Selected extract:

▼▼▼

Let us continue our Lenten journey by contemplating Lazarus, not primarily as a miracle story, but as a mirror of our own inner life. In John’s Gospel, Lazarus never speaks, yet his silence becomes profoundly expressive: it reveals what it means to be loved, to be helpless, and to be restored by Christ.

1. To be loved before we can act
“Jesus loved Martha and her sister and Lazarus” (John 11:5). Before Lazarus is raised, before anything “happens,” he is already loved. This is crucial for our spiritual life. Many Christians unconsciously believe they must first improve, prove, or purify themselves before being worthy of God’s love. Lent gently corrects this illusion.
Like Lazarus, we are loved even in our weakness, even in our “tombs.”

Practical step:
Each day, spend a few minutes in silent prayer,
not asking for anything, just simply resting in the awareness:
“Lord, you love me as I am.”

▲▲▲

Prompt: Write out the passage of the Lenten reflection on Lazarus starting at "Let us continue" and ending at "restored by Christ.". The material that comes next is not needed here.

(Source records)
▼▼▼

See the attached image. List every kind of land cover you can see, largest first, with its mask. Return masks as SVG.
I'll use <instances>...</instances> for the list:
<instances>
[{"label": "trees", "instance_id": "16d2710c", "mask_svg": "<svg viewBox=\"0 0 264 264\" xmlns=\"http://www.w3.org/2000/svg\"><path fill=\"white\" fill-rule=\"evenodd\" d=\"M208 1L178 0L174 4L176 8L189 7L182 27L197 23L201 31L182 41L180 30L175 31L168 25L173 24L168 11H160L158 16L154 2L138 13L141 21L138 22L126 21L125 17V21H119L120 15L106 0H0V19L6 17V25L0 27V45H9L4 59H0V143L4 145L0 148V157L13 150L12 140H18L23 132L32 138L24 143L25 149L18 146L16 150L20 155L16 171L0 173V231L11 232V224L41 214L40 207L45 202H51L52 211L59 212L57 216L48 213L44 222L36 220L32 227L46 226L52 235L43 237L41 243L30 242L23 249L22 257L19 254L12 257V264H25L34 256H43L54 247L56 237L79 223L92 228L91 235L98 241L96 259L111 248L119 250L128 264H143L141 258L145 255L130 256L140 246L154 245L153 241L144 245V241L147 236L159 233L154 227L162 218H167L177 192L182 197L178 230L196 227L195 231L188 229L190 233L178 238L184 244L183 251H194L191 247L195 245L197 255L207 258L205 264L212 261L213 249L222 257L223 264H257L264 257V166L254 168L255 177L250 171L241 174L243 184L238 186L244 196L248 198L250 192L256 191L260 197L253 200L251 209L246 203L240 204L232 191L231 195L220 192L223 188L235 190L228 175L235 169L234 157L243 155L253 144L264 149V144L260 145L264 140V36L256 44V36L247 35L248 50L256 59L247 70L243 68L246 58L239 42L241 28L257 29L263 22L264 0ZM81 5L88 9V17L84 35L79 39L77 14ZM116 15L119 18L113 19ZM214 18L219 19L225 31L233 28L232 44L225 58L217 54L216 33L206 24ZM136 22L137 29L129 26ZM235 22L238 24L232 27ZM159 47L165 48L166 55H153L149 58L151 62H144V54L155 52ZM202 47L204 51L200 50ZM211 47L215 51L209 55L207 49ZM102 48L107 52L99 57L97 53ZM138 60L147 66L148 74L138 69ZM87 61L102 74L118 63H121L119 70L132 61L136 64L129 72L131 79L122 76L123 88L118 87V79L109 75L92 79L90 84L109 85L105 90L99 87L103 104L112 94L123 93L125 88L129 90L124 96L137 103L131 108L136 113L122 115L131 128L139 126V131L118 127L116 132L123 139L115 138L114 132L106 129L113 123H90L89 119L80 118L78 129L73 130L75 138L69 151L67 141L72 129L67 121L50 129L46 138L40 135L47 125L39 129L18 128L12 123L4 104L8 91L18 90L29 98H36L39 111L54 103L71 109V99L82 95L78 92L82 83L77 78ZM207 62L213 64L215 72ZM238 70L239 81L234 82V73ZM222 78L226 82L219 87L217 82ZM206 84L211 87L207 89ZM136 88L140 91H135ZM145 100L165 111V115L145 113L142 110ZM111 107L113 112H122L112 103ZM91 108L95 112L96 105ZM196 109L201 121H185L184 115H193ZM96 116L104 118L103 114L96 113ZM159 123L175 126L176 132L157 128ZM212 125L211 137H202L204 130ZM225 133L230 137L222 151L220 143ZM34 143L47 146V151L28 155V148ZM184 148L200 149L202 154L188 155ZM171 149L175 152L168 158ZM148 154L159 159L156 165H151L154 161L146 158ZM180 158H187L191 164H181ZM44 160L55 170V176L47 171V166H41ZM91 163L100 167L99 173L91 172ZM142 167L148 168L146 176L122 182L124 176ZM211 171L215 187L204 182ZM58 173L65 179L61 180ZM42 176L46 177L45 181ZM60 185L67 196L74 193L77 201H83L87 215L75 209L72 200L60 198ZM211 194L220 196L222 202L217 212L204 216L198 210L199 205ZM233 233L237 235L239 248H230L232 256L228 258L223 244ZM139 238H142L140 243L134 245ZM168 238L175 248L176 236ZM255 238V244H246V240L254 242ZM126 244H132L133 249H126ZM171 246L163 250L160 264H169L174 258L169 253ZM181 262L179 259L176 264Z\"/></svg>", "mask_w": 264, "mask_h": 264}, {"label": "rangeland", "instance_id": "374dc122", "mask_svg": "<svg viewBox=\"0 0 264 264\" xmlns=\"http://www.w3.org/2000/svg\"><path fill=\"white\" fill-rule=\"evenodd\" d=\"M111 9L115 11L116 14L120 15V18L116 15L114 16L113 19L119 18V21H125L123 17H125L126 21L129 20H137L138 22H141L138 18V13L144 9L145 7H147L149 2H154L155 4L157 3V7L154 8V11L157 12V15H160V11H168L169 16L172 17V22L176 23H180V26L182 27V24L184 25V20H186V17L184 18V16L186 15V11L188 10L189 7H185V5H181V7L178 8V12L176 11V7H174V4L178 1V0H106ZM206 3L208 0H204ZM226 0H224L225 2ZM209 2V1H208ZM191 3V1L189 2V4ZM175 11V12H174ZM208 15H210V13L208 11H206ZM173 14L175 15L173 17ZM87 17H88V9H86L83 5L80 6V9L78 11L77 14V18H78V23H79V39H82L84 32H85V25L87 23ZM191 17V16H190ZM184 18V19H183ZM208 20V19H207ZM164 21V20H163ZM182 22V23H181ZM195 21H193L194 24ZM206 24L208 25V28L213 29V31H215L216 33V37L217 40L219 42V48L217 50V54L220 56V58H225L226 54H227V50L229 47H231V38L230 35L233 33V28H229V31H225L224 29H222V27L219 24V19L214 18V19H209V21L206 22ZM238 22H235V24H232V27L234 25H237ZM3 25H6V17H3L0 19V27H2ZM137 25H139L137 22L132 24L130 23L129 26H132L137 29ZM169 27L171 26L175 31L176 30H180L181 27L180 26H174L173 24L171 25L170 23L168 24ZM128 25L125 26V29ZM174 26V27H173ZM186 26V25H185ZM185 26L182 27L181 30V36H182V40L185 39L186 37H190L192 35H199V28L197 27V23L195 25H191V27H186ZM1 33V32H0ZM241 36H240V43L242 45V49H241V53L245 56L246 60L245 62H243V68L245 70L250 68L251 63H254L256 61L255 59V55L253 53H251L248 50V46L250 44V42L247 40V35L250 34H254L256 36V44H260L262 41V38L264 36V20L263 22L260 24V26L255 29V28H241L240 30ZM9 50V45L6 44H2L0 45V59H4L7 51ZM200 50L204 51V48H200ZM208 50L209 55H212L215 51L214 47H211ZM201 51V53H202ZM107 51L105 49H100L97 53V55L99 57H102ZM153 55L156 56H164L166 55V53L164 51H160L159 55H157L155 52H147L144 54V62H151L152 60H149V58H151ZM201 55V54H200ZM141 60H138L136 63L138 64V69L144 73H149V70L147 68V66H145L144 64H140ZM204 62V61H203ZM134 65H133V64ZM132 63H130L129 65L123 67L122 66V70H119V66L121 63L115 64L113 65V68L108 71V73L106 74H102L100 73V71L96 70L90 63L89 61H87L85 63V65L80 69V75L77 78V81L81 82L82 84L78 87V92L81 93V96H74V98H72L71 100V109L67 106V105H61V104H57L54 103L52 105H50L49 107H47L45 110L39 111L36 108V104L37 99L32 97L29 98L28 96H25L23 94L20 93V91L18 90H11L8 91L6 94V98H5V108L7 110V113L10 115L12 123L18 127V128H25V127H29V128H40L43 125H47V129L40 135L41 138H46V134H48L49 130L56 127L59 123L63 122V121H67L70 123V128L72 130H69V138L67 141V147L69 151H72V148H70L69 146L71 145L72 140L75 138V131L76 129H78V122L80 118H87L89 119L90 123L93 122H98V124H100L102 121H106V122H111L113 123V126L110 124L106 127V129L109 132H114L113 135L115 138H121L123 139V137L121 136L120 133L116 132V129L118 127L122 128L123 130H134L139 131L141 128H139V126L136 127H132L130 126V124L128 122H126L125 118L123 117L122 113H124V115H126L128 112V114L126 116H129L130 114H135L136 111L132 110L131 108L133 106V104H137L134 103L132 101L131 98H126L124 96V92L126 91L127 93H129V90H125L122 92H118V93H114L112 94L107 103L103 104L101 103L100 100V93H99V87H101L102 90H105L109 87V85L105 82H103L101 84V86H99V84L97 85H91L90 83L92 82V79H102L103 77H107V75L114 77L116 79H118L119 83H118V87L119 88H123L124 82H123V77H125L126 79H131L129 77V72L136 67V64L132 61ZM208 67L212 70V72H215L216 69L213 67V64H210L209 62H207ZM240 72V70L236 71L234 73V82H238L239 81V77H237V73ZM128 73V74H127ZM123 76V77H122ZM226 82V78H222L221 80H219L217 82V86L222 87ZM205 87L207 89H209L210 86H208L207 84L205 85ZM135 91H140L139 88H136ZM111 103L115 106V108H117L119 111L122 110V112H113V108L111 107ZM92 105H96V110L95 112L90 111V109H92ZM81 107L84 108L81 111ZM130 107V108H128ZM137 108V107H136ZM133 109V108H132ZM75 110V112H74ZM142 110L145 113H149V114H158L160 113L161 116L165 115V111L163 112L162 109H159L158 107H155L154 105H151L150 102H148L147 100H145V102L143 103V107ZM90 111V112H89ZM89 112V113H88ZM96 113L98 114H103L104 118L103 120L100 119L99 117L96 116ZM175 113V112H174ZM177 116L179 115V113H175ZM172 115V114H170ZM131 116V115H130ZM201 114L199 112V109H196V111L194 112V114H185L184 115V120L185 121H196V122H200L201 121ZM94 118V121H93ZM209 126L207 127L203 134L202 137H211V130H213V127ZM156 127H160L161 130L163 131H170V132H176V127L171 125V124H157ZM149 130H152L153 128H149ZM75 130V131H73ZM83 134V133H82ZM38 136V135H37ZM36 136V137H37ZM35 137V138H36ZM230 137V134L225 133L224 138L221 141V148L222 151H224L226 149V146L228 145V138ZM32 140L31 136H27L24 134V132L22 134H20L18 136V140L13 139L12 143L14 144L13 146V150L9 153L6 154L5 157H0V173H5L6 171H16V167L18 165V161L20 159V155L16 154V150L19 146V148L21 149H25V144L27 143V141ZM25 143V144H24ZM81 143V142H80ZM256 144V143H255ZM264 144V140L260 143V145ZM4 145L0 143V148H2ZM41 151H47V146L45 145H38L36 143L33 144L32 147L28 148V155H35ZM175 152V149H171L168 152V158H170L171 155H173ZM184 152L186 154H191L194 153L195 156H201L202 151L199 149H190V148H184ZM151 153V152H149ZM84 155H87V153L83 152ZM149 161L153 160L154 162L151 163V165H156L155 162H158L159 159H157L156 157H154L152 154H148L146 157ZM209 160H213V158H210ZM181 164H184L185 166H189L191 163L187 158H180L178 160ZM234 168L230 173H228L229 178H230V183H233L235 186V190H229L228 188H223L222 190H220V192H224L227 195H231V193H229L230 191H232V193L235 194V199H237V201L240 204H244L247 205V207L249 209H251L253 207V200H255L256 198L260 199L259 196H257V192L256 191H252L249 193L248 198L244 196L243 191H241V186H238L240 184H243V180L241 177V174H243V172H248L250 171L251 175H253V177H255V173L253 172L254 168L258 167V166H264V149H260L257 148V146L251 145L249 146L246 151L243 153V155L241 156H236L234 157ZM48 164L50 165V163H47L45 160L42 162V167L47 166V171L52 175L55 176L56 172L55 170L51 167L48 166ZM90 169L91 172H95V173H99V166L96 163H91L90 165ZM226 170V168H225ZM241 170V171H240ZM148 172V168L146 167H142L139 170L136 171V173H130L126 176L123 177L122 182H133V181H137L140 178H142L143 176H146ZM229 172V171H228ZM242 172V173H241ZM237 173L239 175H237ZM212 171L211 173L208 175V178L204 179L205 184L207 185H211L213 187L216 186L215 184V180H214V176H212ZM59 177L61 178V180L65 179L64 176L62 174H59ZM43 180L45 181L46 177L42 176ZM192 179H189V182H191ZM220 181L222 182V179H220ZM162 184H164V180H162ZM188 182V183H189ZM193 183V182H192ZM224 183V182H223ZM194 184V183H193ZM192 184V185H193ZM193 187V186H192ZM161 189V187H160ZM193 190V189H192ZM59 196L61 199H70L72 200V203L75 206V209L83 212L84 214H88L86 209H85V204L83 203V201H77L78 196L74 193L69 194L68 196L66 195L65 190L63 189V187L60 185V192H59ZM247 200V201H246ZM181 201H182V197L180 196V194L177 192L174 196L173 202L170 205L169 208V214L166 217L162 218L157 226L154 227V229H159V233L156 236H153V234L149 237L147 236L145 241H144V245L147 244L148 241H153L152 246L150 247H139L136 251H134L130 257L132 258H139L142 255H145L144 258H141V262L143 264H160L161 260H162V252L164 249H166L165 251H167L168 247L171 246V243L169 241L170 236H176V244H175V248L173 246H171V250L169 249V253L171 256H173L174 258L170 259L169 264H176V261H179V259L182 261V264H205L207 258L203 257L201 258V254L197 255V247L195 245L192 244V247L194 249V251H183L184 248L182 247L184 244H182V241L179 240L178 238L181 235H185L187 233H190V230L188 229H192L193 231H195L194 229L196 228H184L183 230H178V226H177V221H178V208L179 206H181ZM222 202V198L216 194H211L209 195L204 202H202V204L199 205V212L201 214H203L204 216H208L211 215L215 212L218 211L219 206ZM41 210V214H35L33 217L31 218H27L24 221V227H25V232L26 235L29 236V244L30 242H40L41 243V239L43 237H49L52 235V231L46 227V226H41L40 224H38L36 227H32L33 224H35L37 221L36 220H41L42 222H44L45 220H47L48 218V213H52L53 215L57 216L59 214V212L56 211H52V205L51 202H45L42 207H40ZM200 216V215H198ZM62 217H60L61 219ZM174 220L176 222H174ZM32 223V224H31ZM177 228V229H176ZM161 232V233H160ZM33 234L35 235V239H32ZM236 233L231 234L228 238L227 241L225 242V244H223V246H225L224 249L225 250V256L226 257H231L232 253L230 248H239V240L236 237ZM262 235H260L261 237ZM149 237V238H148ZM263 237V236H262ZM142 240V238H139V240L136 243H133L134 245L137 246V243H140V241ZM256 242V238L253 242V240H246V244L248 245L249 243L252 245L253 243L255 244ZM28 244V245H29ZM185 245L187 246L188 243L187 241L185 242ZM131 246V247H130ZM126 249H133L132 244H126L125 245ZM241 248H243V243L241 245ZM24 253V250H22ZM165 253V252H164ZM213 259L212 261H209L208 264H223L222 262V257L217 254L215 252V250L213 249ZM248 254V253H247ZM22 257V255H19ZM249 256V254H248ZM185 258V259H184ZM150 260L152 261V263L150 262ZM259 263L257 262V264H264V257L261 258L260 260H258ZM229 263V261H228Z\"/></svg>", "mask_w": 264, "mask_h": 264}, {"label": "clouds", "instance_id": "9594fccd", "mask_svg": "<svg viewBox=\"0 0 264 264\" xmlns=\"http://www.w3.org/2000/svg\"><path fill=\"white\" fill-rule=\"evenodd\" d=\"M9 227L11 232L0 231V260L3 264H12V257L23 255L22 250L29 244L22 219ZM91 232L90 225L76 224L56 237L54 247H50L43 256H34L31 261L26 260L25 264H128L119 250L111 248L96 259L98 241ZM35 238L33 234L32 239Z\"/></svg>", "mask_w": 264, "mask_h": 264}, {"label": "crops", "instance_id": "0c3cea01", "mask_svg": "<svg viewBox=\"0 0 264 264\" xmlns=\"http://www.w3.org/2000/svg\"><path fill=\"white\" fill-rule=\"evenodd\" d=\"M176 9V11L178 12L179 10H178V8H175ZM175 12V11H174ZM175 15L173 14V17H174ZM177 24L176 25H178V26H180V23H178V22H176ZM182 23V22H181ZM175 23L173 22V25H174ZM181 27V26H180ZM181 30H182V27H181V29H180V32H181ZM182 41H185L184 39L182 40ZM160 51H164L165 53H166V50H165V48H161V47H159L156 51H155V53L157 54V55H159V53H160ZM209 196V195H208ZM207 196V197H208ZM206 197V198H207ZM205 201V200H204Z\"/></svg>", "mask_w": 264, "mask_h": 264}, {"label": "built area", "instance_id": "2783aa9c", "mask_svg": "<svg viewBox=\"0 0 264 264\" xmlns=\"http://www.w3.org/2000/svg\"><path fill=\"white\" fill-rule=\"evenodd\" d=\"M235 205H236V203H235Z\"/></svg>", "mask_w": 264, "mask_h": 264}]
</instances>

▲▲▲

Exercise output:
Let us continue our Lenten journey by contemplating Lazarus, not primarily as a miracle story, but as a mirror of our own inner life. In John’s Gospel, Lazarus never speaks, yet his silence becomes profoundly expressive: it reveals what it means to be loved, to be helpless, and to be restored by Christ.